Background: Intraoperative seizures are rarely reported in extracranial surgeries, especially in patients with no known history of seizures. We report a case of new onset status epilepticus in a patient undergoing spine surgery under total intravenous general anesthesia.
Case Description: A 60-year-old male with history of hypertension, anxiety, and biopsy proven prostate cancer, initially presented with progressive lower extremity numbness and weakness. His work up on admission included an MRI of his spine showing a pathologic compression fracture of T7 with an infiltrating epidural tumor causing moderate compression of the spinal cord. Patient was scheduled for T7 laminectomy, transpedicular decompression, and T5-T9 posterior lumbar interspinal fusion. The surgical team planned to monitor SSEPs and MEPs, therefore a total intravenous anesthetic was planned. Premedication with Midazolam was given prior to transport to the operating room. General anesthesia was induced with Fentanyl, Lidocaine, Propofol, and Succinylcholine. Patient was intubated and mechanically ventilated with tidal volumes of 500 ml and end tidal CO2 values of 32-34 mmHg. Total intravenous anesthesia was started with Propofol and Remifentanil. Immediately post-incision, propofol was uptitrated to 150 mcg/kg/min and remifentanil was increased to 0.3 mcg/kg/min and then to 0.4 mcg/kg/min. Patient tolerated incision well and remained stable for the beginning portions of the procedure. Approximately 90 minutes after induction of anesthesia, patient started showing seizure activity on EEG. No visible convulsions were noted. Additional propofol bolus was given along with Midazolam. Seizure activity persisted, so further antiepileptics of Phenytoin and Levetiracetam were given. No medications administered were able to place the patient into burst suppression. A decision was made to start pentobarbital and burst suppression was finally achieved. Discussion with the surgical team occurred and the procedure was aborted. Patient was transferred to the neurosurgical ICU and placed on continuous EEG. MRI brain with contrast was completed to investigate etiology of seizures and showed at least 5 small enhancing foci in the cerebrum and cerebellum. Patient remained on midazolam drip for 5 days along with multiple antiepileptics. Once seizure activity diminished, midazolam was fully weaned. Patient awoke and was extubated 6 days post procedure. He was transitioned to hospice care.

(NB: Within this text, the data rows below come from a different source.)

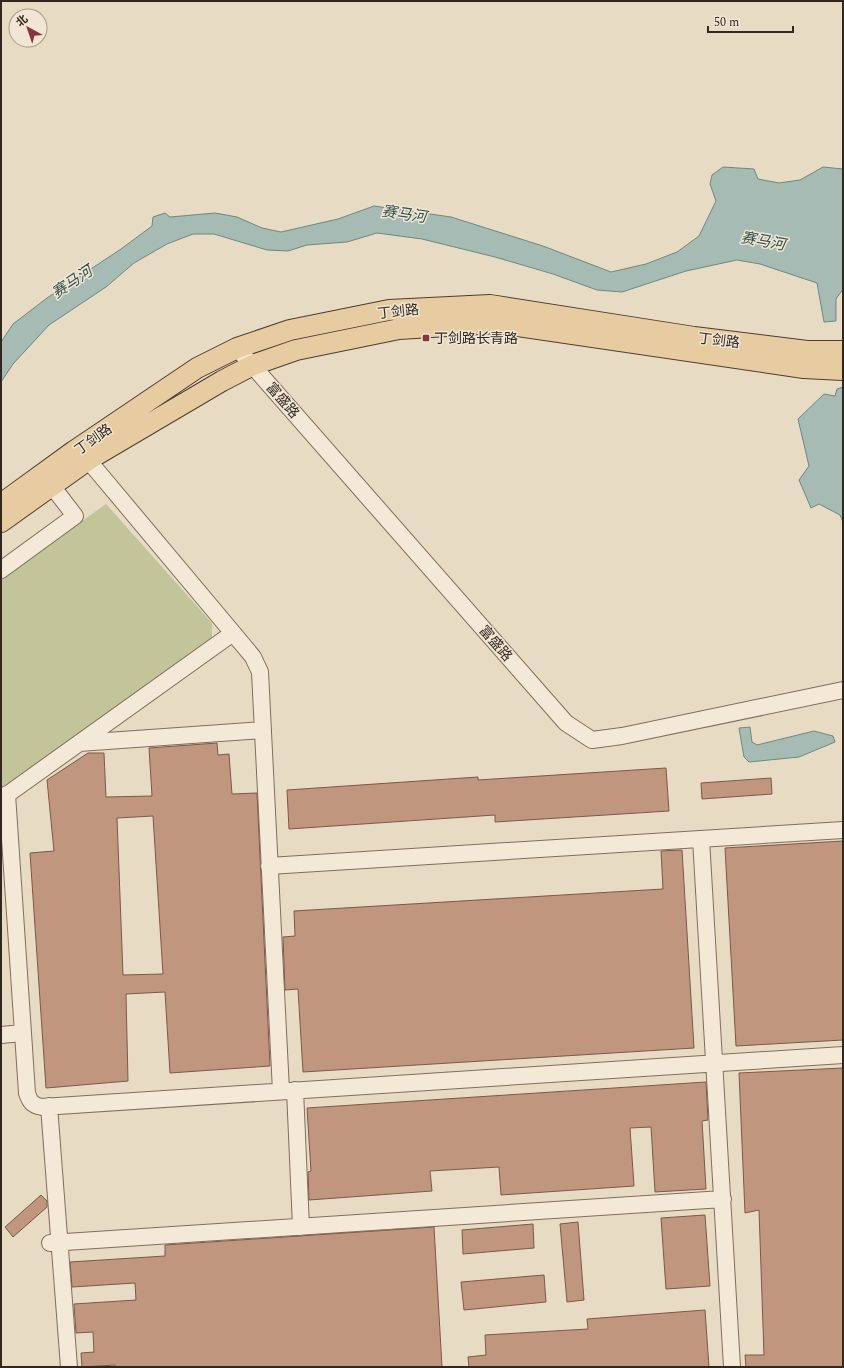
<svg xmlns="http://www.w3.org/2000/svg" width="844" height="1368" font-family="Spectral,'Noto Sans SC',serif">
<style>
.green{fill:#c2c49a}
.water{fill:#a5bbb3;stroke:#6e8880}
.building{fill:#c1967f;stroke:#7c5846;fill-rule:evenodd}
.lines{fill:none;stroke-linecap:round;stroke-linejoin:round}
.minor-casing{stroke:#806d5d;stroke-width:18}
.major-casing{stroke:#4e3c31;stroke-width:22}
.minor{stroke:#f4e9d6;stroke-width:16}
.major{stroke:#e6cca0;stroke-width:20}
.poi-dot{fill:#87353b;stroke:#f0e6d3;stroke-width:1.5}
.labels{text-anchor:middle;stroke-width:3;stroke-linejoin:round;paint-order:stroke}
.street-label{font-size:14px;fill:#32271f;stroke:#f0e6d3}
.poi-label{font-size:14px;fill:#32271f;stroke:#f0e6d3;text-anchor:start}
.water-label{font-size:15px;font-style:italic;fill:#30504c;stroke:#f0e6d3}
</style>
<rect width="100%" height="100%" fill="#e8dbc4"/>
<path class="green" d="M106,504L212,623V639L1,788V579Z"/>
<path class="water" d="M723,167L754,169L758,179L779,183L800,180L823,167L843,169V289L836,299V321L824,322L817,283L760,264L737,260L686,271L622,292L597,290L553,274L495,257L422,239L377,233L347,242L307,245L288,251L267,250L214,234H193L167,244L134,263L106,287L49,325L13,364L1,382V342L13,324L47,298L121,249L152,226L153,217L165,213L170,217L215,213L237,217L262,228L281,232L338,219L374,206L451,217L543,246L611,272L646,264L677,252L699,236L716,201L710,184L712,175Z
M843,387V522L840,515L819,504L811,508L799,480L809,466L798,419L824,394L835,396L837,389Z
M750,727L752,742L757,745L814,731L833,736L835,742L799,757L749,762L744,757L739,728Z"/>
<path class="building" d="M217,743L218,755L229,754L232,794L257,793L270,1066L170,1073L165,992L126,994L128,1081L46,1088L30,853L54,851L47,780L88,753H104L106,797L152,796L149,748ZM153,816L163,974L123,975L117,818Z
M666,768L669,811L495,822V815L289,829L287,790L478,777V780Z
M771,778L772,794L702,799L701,783Z
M843,841V1040L736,1046L725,848Z
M682,850L694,1048L303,1072L298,989L285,990L283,937L295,936L294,911L663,889L661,851Z
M843,1068V1367H746L745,1355H764L759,1210L745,1213L739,1073Z
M706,1082L708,1120L702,1121L706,1189L655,1192L651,1127L630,1128L634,1186L501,1195L499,1167L430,1171L432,1191L309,1200L308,1172L311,1171L307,1108Z
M41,1195L47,1201V1207L13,1237L5,1227Z
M705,1215L710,1286L666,1289L661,1218Z
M578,1222L584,1300L567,1302L560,1224Z
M533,1224L534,1248L463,1254L462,1230Z
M434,1227L442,1367H115V1365L82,1367L81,1353L94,1352L93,1332L76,1333L74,1304L136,1300L135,1283L72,1287L70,1262L165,1256V1245Z
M544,1275L546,1302L464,1310L461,1282Z
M705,1310L709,1367H469L468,1357L486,1355L485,1335L588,1329L587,1319Z"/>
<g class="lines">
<g class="minor-casing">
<path id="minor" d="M237,348L566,723L592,740L622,736L843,690
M88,460L233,633L253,657L260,672L281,1091
M1,570L75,516L52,486
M79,743L263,730
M7,794L27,1093C30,1102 32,1105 42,1107L843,1055
M1,799L233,633
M701,839L732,1367
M269,866L843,830
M1,1035L23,1033
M295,1090L301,1227
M49,1106L69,1367
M50,1243L723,1199"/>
</g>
<g class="major-casing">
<path id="major" d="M1,504L74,451L197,368L237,348L290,330L389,310L490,305L694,337L807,351H843
M1,522L88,460L222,381L253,365L296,350L399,329L497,323L804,368L843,370"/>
</g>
<use href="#minor" class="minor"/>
<use href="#major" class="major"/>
</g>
<rect class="poi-dot" x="422" y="334" width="8" height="8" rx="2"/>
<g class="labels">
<g class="street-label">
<text transform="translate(398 311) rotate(-6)" y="5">丁剑路</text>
<text transform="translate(719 340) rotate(7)" y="5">丁剑路</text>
<text transform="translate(283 400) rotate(49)" y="5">富盛路</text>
<text transform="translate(93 439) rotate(-35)" y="5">丁剑路</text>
<text transform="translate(496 643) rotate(49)" y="5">富盛路</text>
</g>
<g class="poi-label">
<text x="434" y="343">丁剑路长青路</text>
</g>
<g class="water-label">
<text transform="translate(404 214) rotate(8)" y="5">赛马河</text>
<text transform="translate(763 241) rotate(10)" y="5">赛马河</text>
<text transform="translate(72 282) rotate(-34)" y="5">赛马河</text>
</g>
</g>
<rect width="844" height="1368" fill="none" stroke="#32271f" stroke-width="4"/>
<g transform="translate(28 28) rotate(320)"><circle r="19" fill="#f0e6d3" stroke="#a49a8b"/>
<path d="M0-3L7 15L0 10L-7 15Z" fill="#87353b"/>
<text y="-6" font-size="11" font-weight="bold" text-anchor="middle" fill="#32271f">北</text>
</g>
<path d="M708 26v6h85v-6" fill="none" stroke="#32271f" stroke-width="2"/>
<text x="714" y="26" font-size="12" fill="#32271f" stroke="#f0e6d3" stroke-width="3" paint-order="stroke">50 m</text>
</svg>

Discussion: While intraoperative seizures under general anesthesia are a rare occurrence, prompt diagnosis and treatment are prudent to avoid long term neurological complications. Preoperative evaluation should focus on risk factors for neurologic sequelae. In this patient, with known metastatic cancer, no preoperative brain imaging was completed. The likely etiology of his seizure activity was his later discovered brain metastases. The treatment of status epilepticus intraoperatively should focus on burst suppression. In this case, both propofol and midazolam were not sufficient. Treatment was escalated to add further antiepileptic agents, with pentobarbital finally placing patient into burst suppression. The immediate recognition and treatment of his seizure activity enabled full recovery from seizures and no apparent neurologic deficits upon awakening.